Download or Read eBook Mediation & Popular Culture PDF written by Jennifer Schulz and published by Routledge. This book was released on 2020-03-09 with total page 166 pages. Available in PDF, EPUB and Kindle.
Mediation & Popular Culture
Author :
Publisher : Routledge
Total Pages : 166
Release :
ISBN-10 : 9780429602047
ISBN-13 : 0429602049
Rating : 4/5 (47 Downloads)

Book Synopsis Mediation & Popular Culture by : Jennifer Schulz

Book excerpt: This book examines mediation topics such as impartiality, self-determination and fair outcomes through popular culture lenses. Popular television shows and award-winning films are used as illustrative examples to illuminate under-represented mediation topics such as feelings and expert intuition, conflicts of interest and repeat business, and deception and caucusing.

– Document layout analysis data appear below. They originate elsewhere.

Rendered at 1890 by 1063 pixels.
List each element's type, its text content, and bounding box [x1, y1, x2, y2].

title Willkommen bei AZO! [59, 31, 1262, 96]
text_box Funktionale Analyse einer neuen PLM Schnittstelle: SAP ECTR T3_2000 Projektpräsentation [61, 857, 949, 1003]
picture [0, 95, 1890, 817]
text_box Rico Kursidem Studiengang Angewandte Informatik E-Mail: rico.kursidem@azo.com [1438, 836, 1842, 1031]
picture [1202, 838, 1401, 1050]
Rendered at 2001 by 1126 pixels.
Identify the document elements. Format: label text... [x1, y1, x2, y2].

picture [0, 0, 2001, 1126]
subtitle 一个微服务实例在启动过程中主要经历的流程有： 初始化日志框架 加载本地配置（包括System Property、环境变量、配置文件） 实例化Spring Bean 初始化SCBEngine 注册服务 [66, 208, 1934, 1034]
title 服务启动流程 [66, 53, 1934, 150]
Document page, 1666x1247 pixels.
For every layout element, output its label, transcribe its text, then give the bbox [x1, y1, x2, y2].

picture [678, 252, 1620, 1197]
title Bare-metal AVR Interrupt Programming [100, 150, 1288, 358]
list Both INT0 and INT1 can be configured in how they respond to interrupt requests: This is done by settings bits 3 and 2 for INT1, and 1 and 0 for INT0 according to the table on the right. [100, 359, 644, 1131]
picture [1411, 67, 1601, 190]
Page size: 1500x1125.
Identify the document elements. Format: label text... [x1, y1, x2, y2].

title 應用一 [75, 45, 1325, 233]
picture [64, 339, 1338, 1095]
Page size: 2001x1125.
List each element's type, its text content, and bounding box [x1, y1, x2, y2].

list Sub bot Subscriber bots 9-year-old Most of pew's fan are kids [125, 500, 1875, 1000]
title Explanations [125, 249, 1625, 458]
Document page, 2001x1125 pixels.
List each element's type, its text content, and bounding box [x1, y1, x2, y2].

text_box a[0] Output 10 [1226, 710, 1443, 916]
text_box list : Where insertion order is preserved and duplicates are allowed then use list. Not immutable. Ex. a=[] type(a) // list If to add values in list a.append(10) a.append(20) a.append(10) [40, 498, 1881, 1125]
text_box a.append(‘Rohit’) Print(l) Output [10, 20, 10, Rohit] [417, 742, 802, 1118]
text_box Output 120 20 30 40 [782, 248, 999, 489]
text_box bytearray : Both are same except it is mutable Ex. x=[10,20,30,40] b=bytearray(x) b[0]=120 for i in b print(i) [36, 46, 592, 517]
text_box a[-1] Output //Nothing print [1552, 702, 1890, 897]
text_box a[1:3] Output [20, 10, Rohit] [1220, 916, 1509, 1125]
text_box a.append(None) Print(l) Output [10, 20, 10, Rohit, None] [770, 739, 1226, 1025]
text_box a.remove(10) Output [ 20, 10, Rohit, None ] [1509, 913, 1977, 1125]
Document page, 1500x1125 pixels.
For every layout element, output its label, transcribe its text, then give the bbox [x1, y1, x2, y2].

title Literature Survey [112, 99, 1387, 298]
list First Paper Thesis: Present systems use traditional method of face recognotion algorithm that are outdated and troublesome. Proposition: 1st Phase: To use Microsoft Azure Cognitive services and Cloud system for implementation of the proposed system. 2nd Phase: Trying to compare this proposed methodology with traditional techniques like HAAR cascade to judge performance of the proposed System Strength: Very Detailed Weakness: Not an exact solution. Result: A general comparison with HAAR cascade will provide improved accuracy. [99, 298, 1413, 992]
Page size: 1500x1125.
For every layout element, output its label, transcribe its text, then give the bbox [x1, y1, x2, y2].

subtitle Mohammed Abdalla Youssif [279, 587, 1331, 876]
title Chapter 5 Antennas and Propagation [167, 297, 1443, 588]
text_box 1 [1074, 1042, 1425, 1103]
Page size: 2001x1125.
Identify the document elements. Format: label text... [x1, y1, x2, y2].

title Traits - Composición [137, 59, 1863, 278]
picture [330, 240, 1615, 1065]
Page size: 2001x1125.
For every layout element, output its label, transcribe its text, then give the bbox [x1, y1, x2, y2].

The author also employs research from Australia, Belgium, Canada, China, Denmark, France, Germany, Greece, India, Israel, Japan, the Netherlands, New Zealand, Singapore, South Africa, Spain, the United Kingdom and the United States of America to demonstrate that real and reel mediation may have more in common than we think. How mediation is imagined in popular culture, compared to how professors teach it and how mediators practise it, provides important affective, ethical, legal, personal and pedagogical insights relevant for mediators, lawyers, professors and students, and may even help develop mediator identity.